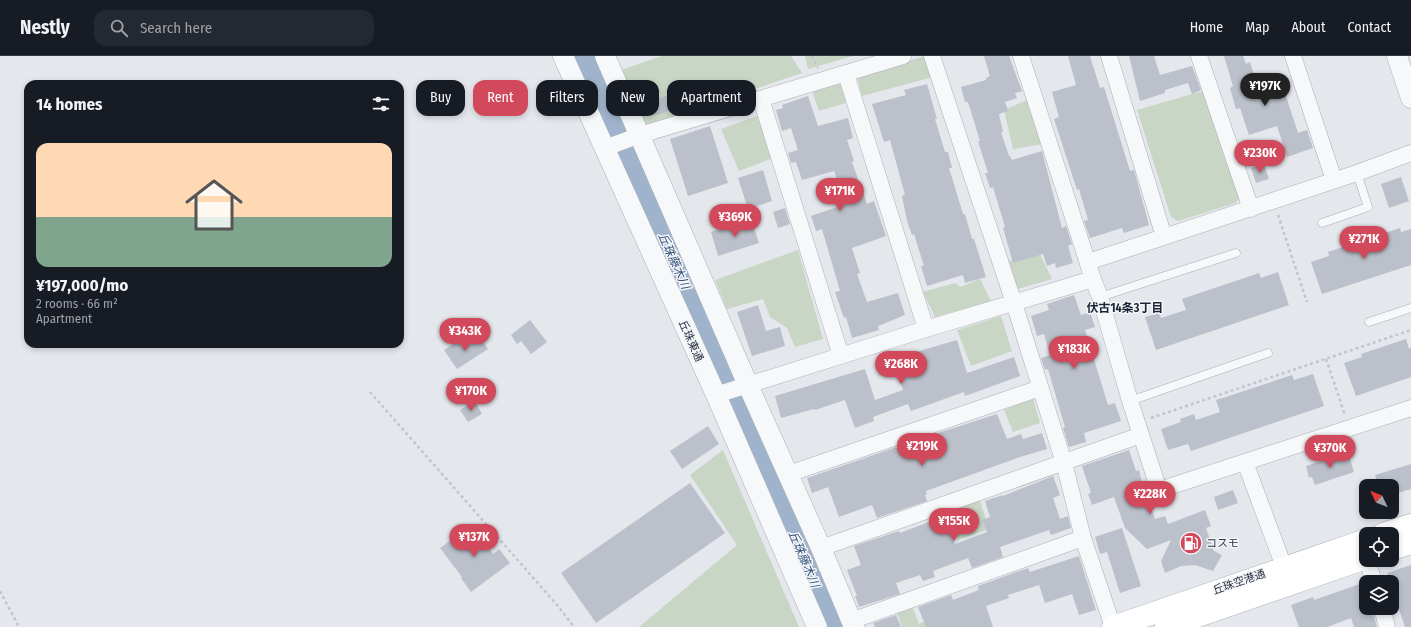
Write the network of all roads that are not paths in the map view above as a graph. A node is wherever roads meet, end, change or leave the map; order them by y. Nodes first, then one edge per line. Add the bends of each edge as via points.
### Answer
1 (563, 56) edge
2 (605, 56) edge
3 (903, 56) edge
4 (932, 56) edge
5 (1021, 56) edge
6 (1109, 56) edge
7 (1199, 56) edge
8 (1293, 56) edge
9 (1397, 56) edge
10 (846, 74) junction
11 (1411, 98) edge
12 (761, 99) junction
13 (640, 136) junction
14 (605, 148) junction
15 (1411, 153) edge
16 (1357, 173) junction
17 (1334, 180) junction
18 (1250, 208) junction
19 (1322, 223) dead end
20 (1164, 237) junction
21 (1236, 253) dead end
22 (1088, 262) junction
23 (1092, 279) junction
24 (1100, 297) junction
25 (1014, 303) junction
26 (1411, 308) edge
27 (1370, 322) dead end
28 (926, 329) junction
29 (1268, 353) dead end
30 (841, 356) junction
31 (748, 385) junction
32 (1040, 388) junction
33 (716, 395) junction
34 (1130, 401) junction
35 (1411, 408) edge
36 (1141, 435) junction
37 (1245, 462) junction
38 (1064, 463) junction
39 (788, 474) junction
40 (1411, 525) edge
41 (1399, 529) edge
42 (1083, 538) junction
43 (1359, 542) edge
44 (1411, 543) edge
45 (1399, 547) edge
46 (821, 548) junction
47 (1359, 562) edge
48 (1284, 567) junction
49 (1384, 615) edge
50 (1180, 619) edge
51 (853, 624) edge
52 (817, 627) edge
53 (1113, 627) edge
54 (1388, 627) edge

1 - 14 street, 丘珠東通
2 - 13 street
3 - 10 street
4 - 25 street
5 - 22 street
6 - 20 street
7 - 18 street
8 - 17 street
9 - 11 street
10 - 12 street
10 - 28 street
12 - 13 street
12 - 30 street
13 - 14 street
13 - 31 street
14 - 33 street, 丘珠東通
15 - 16 street
16 - 17 street
16 - 19 lane via 1368,207
17 - 18 street
18 - 20 street
20 - 22 street
21 - 24 lane
22 - 23 street
23 - 24 street
23 - 25 street
24 - 34 street
25 - 28 street
25 - 32 street
26 - 27 lane
28 - 30 street
29 - 34 lane
30 - 31 street
31 - 33 street
31 - 39 street
32 - 38 street
32 - 39 street
33 - 52 street, 丘珠東通
34 - 36 street
35 - 37 street
36 - 37 street via 1159,490
36 - 38 street
37 - 48 street
38 - 42 street
38 - 46 street
39 - 46 street
40 - 41 main road
42 - 51 street
42 - 53 street
43 - 48 main road, 丘珠空港通
44 - 45 main road
46 - 51 street
47 - 50 main road, 丘珠空港通
48 - 50 main road, 丘珠空港通
49 - 54 street
50 - 53 main road, 丘珠空港通

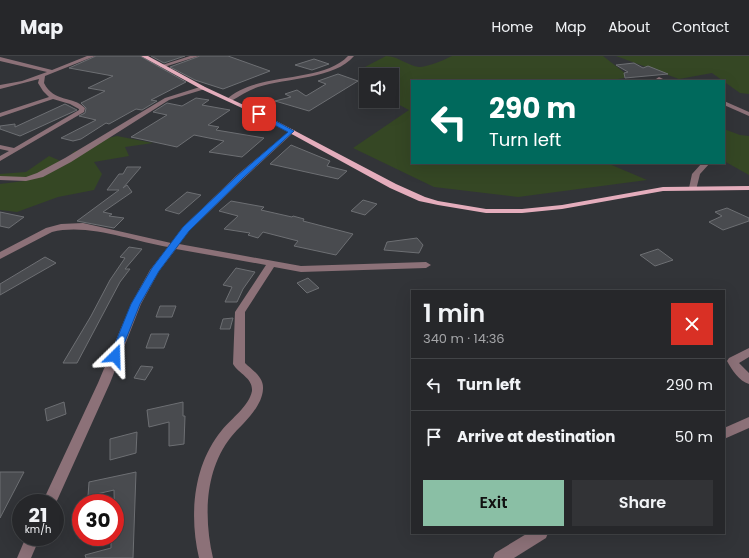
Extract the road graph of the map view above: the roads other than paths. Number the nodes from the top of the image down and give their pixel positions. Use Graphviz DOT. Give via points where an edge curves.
graph roads {
  1 [pos="92,56"];
  2 [pos="144,56"];
  3 [pos="196,56"];
  4 [pos="351,56"];
  5 [pos="0,59"];
  6 [pos="162,66"];
  7 [pos="51,71"];
  8 [pos="43,75"];
  9 [pos="0,87"];
  10 [pos="203,88"];
  11 [pos="53,96"];
  12 [pos="229,100"];
  13 [pos="726,104"];
  14 [pos="749,114"];
  15 [pos="0,115"];
  16 [pos="292,131"];
  17 [pos="0,147"];
  18 [pos="14,150"];
  19 [pos="0,159"];
  20 [pos="705,164"];
  21 [pos="0,178"];
  22 [pos="693,188"];
  23 [pos="749,188"];
  24 [pos="0,245"];
  25 [pos="173,246"];
  26 [pos="3,254"];
  27 [pos="271,265"];
  28 [pos="426,265"];
  29 [pos="749,352"];
  30 [pos="749,380"];
  31 [pos="749,422"];
  32 [pos="725,434"];
  33 [pos="53,494"];
  34 [pos="539,534"];
  35 [pos="29,546"];
  36 [pos="24,558"];
  37 [pos="206,558"];
  38 [pos="500,558"];
  1 -- 7 [label="street"];
  2 -- 6 [label="main road"];
  3 -- 6 [label="street"];
  4 -- 12 [label="street" via="349,61 331,69 256,86"];
  5 -- 7 [label="street"];
  6 -- 10 [label="main road"];
  7 -- 8 [label="street"];
  8 -- 9 [label="street" via="19,85"];
  8 -- 11 [label="street" via="42,88"];
  10 -- 12 [label="main road"];
  10 -- 21 [label="street" via="167,99 40,175 26,179"];
  11 -- 15 [label="street"];
  11 -- 18 [label="street" via="80,105 82,111"];
  12 -- 16 [label="main road"];
  13 -- 14 [label="street"];
  16 -- 22 [label="main road" via="393,186 422,199 455,207 486,211 522,211 562,207 663,189"];
  16 -- 25 [label="street" via="204,211"];
  17 -- 18 [label="street"];
  18 -- 19 [label="street"];
  20 -- 22 [label="street" via="696,174"];
  22 -- 23 [label="main road"];
  24 -- 26 [label="street"];
  25 -- 26 [label="street" via="72,226 49,230"];
  25 -- 27 [label="street"];
  25 -- 33 [label="street" via="155,270 136,304 104,383"];
  27 -- 28 [label="street" via="301,269"];
  27 -- 37 [label="street" via="240,312 239,364 258,384 257,395 225,435 213,455 208,470 201,505"];
  29 -- 30 [label="street" via="733,361"];
  31 -- 32 [label="street"];
  34 -- 38 [label="street"];
  35 -- 36 [label="street"];
}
§ §
Work item – Wherever the word "roads" occurs in the data, copy that whole line.

Task output –
Write the network of all roads that are not paths in the map view above as a graph. A node is wherever roads meet, end, change or leave the map; order them by y. Nodes first, then one edge per line. Add the bends of each edge as via points.
Extract the road graph of the map view above: the roads other than paths. Number the nodes from the top of the image down and give their pixel positions. Use Graphviz DOT. Give via points where an edge curves.
graph roads {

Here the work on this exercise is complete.